TEXTAUSZUG:
Der kurzfristig anberaumte Besuch von Bundesaußenminister Frank-Walter Steinmeier in Warschau hatte nur einen einzigen Grund: die derzeit arg belasteten Beziehungen zwischen Deutschland und Polen sollen wieder besser werden. Es wurden zwar viele freundliche Worte ausgetauscht, aber deutlich wurde auch: die Gegensätze bleiben.

Von Florian Kellermann | 21.01.2016
    Bundesaußenminister Frank-Walter Steinmeier trifft in Warschau die polnische Ministerpräsidentin Beata Szydlo.
    Bundesaußenminister Frank-Walter Steinmeier trifft in Warschau die polnische Ministerpräsidentin Beata Szydlo. (imago/newspix)
    Der polnische Außenminister Witold Waszczykowski lud im sogenannten "Palais auf dem Wasser" ein, mitten im Warschauer Lazienki-Park, eine besondere Ehre für den Amtskollegen Frank-Walter Steinmeier, betonte er.
    Die beiden Politiker waren sichtlich bemüht, die Verstimmungen der vergangenen Wochen vergessen zu machen. Die Wogen zu glätten, war der Hauptgrund für die kurzfristig organisierte Reise des deutschen Außenministers, den Waszczykowski als "guten Freund Polens" vorstellte. Steinmeier erinnerte an die Aussöhnung zwischen Polen und Deutschen. "Unsere Generation weiß vielleicht mehr als andere, was für ein unfassbares Glück ist, dass wir aus diesen Tagen der Entfremdung und Feindschaft wieder Vertrauen zueinander geschafft haben - und dass dieses Glück viel zu wertvoll ist, als dass wir es Spielball der Tagespolitik werden lassen dürfen."

MATERIAL ZUR AUFGABE:
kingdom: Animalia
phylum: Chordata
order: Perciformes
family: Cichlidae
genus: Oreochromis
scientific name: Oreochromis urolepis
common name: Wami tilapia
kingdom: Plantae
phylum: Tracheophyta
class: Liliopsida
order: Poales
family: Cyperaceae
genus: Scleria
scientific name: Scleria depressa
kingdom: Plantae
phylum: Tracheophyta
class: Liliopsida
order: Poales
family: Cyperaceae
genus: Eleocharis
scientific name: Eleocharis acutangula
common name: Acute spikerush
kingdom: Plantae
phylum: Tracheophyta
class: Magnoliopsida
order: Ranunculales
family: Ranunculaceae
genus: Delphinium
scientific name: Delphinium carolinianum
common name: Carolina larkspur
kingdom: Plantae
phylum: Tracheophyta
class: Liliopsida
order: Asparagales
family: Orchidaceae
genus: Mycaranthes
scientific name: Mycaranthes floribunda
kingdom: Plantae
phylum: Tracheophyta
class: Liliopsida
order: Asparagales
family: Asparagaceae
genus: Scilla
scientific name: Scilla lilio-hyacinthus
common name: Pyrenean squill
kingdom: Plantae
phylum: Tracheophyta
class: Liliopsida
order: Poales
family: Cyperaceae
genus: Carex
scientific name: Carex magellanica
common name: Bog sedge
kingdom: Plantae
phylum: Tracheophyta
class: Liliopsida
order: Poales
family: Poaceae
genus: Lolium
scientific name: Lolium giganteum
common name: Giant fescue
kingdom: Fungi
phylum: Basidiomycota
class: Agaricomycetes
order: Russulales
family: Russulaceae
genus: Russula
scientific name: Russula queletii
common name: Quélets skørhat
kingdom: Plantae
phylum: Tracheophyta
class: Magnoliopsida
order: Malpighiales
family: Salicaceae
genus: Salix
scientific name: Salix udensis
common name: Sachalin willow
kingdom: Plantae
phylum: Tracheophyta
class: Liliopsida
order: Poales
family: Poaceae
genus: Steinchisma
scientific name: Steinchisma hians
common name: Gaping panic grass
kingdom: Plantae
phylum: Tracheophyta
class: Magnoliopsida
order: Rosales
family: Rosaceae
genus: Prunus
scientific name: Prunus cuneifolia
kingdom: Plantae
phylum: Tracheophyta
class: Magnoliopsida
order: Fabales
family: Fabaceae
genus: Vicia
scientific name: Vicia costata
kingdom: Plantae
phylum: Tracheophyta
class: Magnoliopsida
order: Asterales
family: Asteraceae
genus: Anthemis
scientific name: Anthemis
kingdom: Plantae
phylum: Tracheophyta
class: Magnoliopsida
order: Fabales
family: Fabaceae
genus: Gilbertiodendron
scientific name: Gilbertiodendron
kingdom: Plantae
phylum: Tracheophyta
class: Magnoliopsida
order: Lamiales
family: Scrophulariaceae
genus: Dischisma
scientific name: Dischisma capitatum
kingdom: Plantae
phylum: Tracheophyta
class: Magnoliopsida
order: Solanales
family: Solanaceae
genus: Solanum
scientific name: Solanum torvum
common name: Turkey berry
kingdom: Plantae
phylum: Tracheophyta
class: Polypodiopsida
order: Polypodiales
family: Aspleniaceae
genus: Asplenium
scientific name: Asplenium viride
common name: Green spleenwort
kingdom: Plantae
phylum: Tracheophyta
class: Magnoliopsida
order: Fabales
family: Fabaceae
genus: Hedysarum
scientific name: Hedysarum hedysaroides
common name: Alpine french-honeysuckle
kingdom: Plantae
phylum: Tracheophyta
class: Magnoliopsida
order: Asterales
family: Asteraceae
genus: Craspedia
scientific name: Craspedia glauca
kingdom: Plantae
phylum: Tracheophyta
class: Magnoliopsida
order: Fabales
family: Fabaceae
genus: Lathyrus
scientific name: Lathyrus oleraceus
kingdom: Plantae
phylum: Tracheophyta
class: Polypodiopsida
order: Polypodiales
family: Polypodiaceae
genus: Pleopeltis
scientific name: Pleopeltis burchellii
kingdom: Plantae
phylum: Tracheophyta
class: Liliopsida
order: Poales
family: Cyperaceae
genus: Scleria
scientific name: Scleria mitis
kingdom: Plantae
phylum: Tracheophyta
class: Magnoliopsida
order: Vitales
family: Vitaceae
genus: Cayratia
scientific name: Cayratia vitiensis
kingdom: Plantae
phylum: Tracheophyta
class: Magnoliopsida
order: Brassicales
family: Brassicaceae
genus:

ZU BEARBEITEN:
**A)** Beantworte zum Textauszug über Steinmeiers Besuch in Warschau diese Fragen:
(i) Wer hat den Beitrag verfasst?
(ii) Wohin lud der polnische Außenminister Witold Waszczykowski ein?
(iii) Als was stellte Waszczykowski den deutschen Außenminister vor?
**B)** Ersetze in den Zeilen der Auflistung vom Anfang bis einschließlich der Zeile mit „scientific name: Prunus cuneifolia“ das Wort „common name“ durch „vernacular name“. Gib bitte nur diese Zeilen aus und lass alles andere unverändert.

DIE ERGEBNISSE:
**A)**
(i) Florian Kellermann
(ii) In das sogenannte „Palais auf dem Wasser“ mitten im Warschauer Lazienki-Park
(iii) Als „guten Freund Polens“

**B)**
kingdom: Animalia
phylum: Chordata
order: Perciformes
family: Cichlidae
genus: Oreochromis
scientific name: Oreochromis urolepis
vernacular name: Wami tilapia
kingdom: Plantae
phylum: Tracheophyta
class: Liliopsida
order: Poales
family: Cyperaceae
genus: Scleria
scientific name: Scleria depressa
kingdom: Plantae
phylum: Tracheophyta
class: Liliopsida
order: Poales
family: Cyperaceae
genus: Eleocharis
scientific name: Eleocharis acutangula
vernacular name: Acute spikerush
kingdom: Plantae
phylum: Tracheophyta
class: Magnoliopsida
order: Ranunculales
family: Ranunculaceae
genus: Delphinium
scientific name: Delphinium carolinianum
vernacular name: Carolina larkspur
kingdom: Plantae
phylum: Tracheophyta
class: Liliopsida
order: Asparagales
family: Orchidaceae
genus: Mycaranthes
scientific name: Mycaranthes floribunda
kingdom: Plantae
phylum: Tracheophyta
class: Liliopsida
order: Asparagales
family: Asparagaceae
genus: Scilla
scientific name: Scilla lilio-hyacinthus
vernacular name: Pyrenean squill
kingdom: Plantae
phylum: Tracheophyta
class: Liliopsida
order: Poales
family: Cyperaceae
genus: Carex
scientific name: Carex magellanica
vernacular name: Bog sedge
kingdom: Plantae
phylum: Tracheophyta
class: Liliopsida
order: Poales
family: Poaceae
genus: Lolium
scientific name: Lolium giganteum
vernacular name: Giant fescue
kingdom: Fungi
phylum: Basidiomycota
class: Agaricomycetes
order: Russulales
family: Russulaceae
genus: Russula
scientific name: Russula queletii
vernacular name: Quélets skørhat
kingdom: Plantae
phylum: Tracheophyta
class: Magnoliopsida
order: Malpighiales
family: Salicaceae
genus: Salix
scientific name: Salix udensis
vernacular name: Sachalin willow
kingdom: Plantae
phylum: Tracheophyta
class: Liliopsida
order: Poales
family: Poaceae
genus: Steinchisma
scientific name: Steinchisma hians
vernacular name: Gaping panic grass
kingdom: Plantae
phylum: Tracheophyta
class: Magnoliopsida
order: Rosales
family: Rosaceae
genus: Prunus
scientific name: Prunus cuneifolia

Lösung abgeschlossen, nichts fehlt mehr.